Tracks

Restiform Bodies: "Bobby Trendy Addendum"

(2008)

By Justin Langille | 27 August 2008

Seven years (yup, it’s really been that long) since first coming to sub-culture prominence for their prodigious, homemade hip-hop delusions, San Francisco’s Restiform Bodies are finally reuniting and releasing their Anticon debut. And, yeah, I’m sure they had their reasons for taking their sweet fucking time, but c’mon: what a huge tease for fans of the Bodies and their rich psychedelic oeuvre. However sonically delinquent and unapologetically lo-fi they might have seemed, they were so widely loved because they actually were really good. Ahead of their time, even. Passage’s lyrics were confessional abstractions uttered with the innocence of a child; Bomarr’s beats were upbeat and sometimes discothèque; and Telephone Jim Jesus introduced absurdist samples and sound elements that were the antithesis of hype. Spun together, it was an anarchist’s carnival of musical disregard, the proverbial thumbing of the nose to big time America.

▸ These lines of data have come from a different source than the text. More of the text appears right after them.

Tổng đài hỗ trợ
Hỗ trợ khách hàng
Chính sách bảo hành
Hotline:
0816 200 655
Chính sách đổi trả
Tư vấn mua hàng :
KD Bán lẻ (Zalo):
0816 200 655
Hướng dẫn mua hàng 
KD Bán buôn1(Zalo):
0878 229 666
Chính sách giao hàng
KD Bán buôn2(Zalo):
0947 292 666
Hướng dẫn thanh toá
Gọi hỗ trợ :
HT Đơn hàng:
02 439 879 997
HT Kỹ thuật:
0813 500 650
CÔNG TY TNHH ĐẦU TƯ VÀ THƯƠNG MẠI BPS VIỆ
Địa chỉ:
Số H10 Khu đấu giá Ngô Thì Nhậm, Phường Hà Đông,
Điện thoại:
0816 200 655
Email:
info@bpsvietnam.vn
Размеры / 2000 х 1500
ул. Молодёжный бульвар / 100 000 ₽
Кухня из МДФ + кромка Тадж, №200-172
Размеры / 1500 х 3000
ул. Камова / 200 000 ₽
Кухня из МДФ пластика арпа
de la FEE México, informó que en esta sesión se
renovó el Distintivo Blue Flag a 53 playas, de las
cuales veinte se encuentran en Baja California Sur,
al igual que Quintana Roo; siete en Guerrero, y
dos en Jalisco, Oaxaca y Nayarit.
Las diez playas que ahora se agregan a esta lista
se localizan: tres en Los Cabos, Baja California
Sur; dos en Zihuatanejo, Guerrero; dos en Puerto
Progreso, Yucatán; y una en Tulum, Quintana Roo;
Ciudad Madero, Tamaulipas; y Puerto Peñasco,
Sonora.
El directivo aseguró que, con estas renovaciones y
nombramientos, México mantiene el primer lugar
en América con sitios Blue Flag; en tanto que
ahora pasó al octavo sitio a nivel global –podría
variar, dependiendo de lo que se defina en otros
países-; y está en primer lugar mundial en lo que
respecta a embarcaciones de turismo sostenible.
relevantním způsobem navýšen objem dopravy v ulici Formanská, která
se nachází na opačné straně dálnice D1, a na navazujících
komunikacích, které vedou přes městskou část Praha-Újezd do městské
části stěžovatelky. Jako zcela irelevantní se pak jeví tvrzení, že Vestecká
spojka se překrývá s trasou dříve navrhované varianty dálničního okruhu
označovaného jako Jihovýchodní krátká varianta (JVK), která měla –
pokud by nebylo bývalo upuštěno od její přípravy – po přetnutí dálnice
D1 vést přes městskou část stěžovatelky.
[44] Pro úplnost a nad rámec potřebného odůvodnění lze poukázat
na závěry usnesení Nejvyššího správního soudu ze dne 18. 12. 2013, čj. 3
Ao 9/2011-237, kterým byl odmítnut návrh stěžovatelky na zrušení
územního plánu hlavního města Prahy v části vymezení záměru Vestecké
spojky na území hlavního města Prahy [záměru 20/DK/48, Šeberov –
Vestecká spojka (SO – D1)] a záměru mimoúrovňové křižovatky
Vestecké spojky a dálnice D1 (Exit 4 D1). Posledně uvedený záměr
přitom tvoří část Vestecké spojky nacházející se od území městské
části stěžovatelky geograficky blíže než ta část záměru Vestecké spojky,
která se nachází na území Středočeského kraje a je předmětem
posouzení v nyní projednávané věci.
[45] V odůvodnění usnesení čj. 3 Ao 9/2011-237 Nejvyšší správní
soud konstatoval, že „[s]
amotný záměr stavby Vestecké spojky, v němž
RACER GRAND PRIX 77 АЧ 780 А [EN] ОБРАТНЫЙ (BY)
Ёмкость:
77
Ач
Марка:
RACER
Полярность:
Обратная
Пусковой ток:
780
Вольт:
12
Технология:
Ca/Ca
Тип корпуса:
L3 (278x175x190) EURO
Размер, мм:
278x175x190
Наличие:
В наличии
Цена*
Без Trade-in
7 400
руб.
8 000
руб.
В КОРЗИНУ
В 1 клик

“Bobby Trendy Addendum” is the blazing, synth-heavy first single from that long-awaited LP, TV Loves You Back. Unlike their earlier material, this is a hi-fi affair that forefronts their signature layers of lazer-warped, bass-heavy synths; tinny drums and bass loops are left in the background as rhythmic supports instead of carrying the entire track through to some illogical conclusion. Yet, despite the formalist influences of each member’s solo work, this is generally still the same party that we left a while back. Passage returns as the the master of ceremonies, standing at the ready on the soapbox with the mic, ready to reign down cultural indictment upon everyone, including himself. Here, he becomes Bobby Trendy, the all too real embodiment of contemporary consumer gluttony. He’s glibly confident about emulating icons (“I’m gonna get it like Joan and Melissa got it, don’t sweat it”) and smugly brags about pathological middle class privilege (“Just enough language to become instantly famous and a pony every birthday regardless of our behavior”). In the last verse, our narrator reminds us, “the finest thing in life is always yours, not what I got”; the horizon turns darker still, leaving Passage gasping with horror in the corner.

So, yeah, phew. For rabid fans of independent music, waiting for your favorite artists to deliver new material after significant time away from the spotlight can amount to emotional torture, especially if things don’t return in recognizable form. Even at the ground level of Independent music, people like you and me still idealize and enfranchise the music that we love into our hearts and our psyches. If this track is any indication of what the album will be like, Restiform Bodies devotees can expect to find the sublime electricity of the crew mostly intact, ready to do battle with bougie credit card surfers and wack remote control wielders alike.